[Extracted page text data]
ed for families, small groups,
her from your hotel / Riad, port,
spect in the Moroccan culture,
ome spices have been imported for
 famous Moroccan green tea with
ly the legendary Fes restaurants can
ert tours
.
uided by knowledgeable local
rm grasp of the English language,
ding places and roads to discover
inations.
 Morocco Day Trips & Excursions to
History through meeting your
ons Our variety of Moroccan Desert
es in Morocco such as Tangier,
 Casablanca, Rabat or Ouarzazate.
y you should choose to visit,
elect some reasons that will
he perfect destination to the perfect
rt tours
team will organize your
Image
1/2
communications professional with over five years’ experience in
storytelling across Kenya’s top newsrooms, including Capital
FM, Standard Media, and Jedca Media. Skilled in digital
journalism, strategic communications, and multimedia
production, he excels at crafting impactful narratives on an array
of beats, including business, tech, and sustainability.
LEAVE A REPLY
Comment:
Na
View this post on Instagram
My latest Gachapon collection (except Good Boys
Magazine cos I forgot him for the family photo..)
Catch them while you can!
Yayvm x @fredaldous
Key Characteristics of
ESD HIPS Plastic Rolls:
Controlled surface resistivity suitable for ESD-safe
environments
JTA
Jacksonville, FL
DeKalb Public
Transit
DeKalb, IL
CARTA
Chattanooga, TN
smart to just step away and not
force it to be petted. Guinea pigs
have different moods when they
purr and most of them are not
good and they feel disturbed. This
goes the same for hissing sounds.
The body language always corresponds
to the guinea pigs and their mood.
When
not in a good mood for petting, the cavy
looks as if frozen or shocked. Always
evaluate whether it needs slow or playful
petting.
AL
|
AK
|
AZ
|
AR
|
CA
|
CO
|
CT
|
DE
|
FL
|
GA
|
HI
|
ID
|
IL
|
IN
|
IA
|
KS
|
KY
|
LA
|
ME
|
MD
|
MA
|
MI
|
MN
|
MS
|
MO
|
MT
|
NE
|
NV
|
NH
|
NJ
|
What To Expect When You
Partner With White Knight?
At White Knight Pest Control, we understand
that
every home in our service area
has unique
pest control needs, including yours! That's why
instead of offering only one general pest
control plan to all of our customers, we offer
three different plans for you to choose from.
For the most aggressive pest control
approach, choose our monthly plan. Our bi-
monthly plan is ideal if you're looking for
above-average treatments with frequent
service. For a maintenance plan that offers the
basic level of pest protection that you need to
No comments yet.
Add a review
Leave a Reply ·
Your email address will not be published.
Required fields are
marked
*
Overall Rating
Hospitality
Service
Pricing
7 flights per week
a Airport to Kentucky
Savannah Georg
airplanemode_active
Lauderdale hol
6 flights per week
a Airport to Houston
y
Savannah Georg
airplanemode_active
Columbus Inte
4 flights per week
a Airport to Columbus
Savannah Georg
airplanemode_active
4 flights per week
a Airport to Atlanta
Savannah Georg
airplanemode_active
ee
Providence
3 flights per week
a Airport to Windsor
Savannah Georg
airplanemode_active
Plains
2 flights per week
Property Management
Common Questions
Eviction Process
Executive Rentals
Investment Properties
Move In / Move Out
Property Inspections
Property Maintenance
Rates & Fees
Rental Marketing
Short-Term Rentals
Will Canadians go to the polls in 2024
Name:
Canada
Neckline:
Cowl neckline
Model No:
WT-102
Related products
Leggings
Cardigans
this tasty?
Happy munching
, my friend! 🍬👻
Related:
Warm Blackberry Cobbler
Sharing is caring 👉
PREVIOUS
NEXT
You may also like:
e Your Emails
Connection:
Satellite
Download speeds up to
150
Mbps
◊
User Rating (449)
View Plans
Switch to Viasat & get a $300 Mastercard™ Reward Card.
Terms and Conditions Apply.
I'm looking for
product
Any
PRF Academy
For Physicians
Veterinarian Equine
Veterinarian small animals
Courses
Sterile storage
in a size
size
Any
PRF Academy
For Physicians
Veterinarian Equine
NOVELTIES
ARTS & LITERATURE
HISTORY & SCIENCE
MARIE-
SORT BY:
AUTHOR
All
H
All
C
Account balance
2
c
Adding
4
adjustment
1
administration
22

*About this task*
All of the lines above are to be restated word for word.

*Output of the exercise*
ed for families, small groups,
her from your hotel / Riad, port,
spect in the Moroccan culture,
ome spices have been imported for
 famous Moroccan green tea with
ly the legendary Fes restaurants can
ert tours
.
uided by knowledgeable local
rm grasp of the English language,
ding places and roads to discover
inations.
 Morocco Day Trips & Excursions to
History through meeting your
ons Our variety of Moroccan Desert
es in Morocco such as Tangier,
 Casablanca, Rabat or Ouarzazate.
y you should choose to visit,
elect some reasons that will
he perfect destination to the perfect
rt tours
team will organize your
Image
1/2
communications professional with over five years’ experience in
storytelling across Kenya’s top newsrooms, including Capital
FM, Standard Media, and Jedca Media. Skilled in digital
journalism, strategic communications, and multimedia
production, he excels at crafting impactful narratives on an array
of beats, including business, tech, and sustainability.
LEAVE A REPLY
Comment:
Na
View this post on Instagram
My latest Gachapon collection (except Good Boys
Magazine cos I forgot him for the family photo..)
Catch them while you can!
Yayvm x @fredaldous
Key Characteristics of
ESD HIPS Plastic Rolls:
Controlled surface resistivity suitable for ESD-safe
environments
JTA
Jacksonville, FL
DeKalb Public
Transit
DeKalb, IL
CARTA
Chattanooga, TN
smart to just step away and not
force it to be petted. Guinea pigs
have different moods when they
purr and most of them are not
good and they feel disturbed. This
goes the same for hissing sounds.
The body language always corresponds
to the guinea pigs and their mood.
When
not in a good mood for petting, the cavy
looks as if frozen or shocked. Always
evaluate whether it needs slow or playful
petting.
AL
|
AK
|
AZ
|
AR
|
CA
|
CO
|
CT
|
DE
|
FL
|
GA
|
HI
|
ID
|
IL
|
IN
|
IA
|
KS
|
KY
|
LA
|
ME
|
MD
|
MA
|
MI
|
MN
|
MS
|
MO
|
MT
|
NE
|
NV
|
NH
|
NJ
|
What To Expect When You
Partner With White Knight?
At White Knight Pest Control, we understand
that
every home in our service area
has unique
pest control needs, including yours! That's why
instead of offering only one general pest
control plan to all of our customers, we offer
three different plans for you to choose from.
For the most aggressive pest control
approach, choose our monthly plan. Our bi-
monthly plan is ideal if you're looking for
above-average treatments with frequent
service. For a maintenance plan that offers the
basic level of pest protection that you need to
No comments yet.
Add a review
Leave a Reply ·
Your email address will not be published.
Required fields are
marked
*
Overall Rating
Hospitality
Service
Pricing
7 flights per week
a Airport to Kentucky
Savannah Georg
airplanemode_active
Lauderdale hol
6 flights per week
a Airport to Houston
y
Savannah Georg
airplanemode_active
Columbus Inte
4 flights per week
a Airport to Columbus
Savannah Georg
airplanemode_active
4 flights per week
a Airport to Atlanta
Savannah Georg
airplanemode_active
ee
Providence
3 flights per week
a Airport to Windsor
Savannah Georg
airplanemode_active
Plains
2 flights per week
Property Management
Common Questions
Eviction Process
Executive Rentals
Investment Properties
Move In / Move Out
Property Inspections
Property Maintenance
Rates & Fees
Rental Marketing
Short-Term Rentals
Will Canadians go to the polls in 2024
Name:
Canada
Neckline:
Cowl neckline
Model No:
WT-102
Related products
Leggings
Cardigans
this tasty?
Happy munching
, my friend! 🍬👻
Related:
Warm Blackberry Cobbler
Sharing is caring 👉
PREVIOUS
NEXT
You may also like:
e Your Emails
Connection:
Satellite
Download speeds up to
150
Mbps
◊
User Rating (449)
View Plans
Switch to Viasat & get a $300 Mastercard™ Reward Card.
Terms and Conditions Apply.
I'm looking for
product
Any
PRF Academy
For Physicians
Veterinarian Equine
Veterinarian small animals
Courses
Sterile storage
in a size
size
Any
PRF Academy
For Physicians
Veterinarian Equine
NOVELTIES
ARTS & LITERATURE
HISTORY & SCIENCE
MARIE-
SORT BY:
AUTHOR
All
H
All
C
Account balance
2
c
Adding
4
adjustment
1
administration
22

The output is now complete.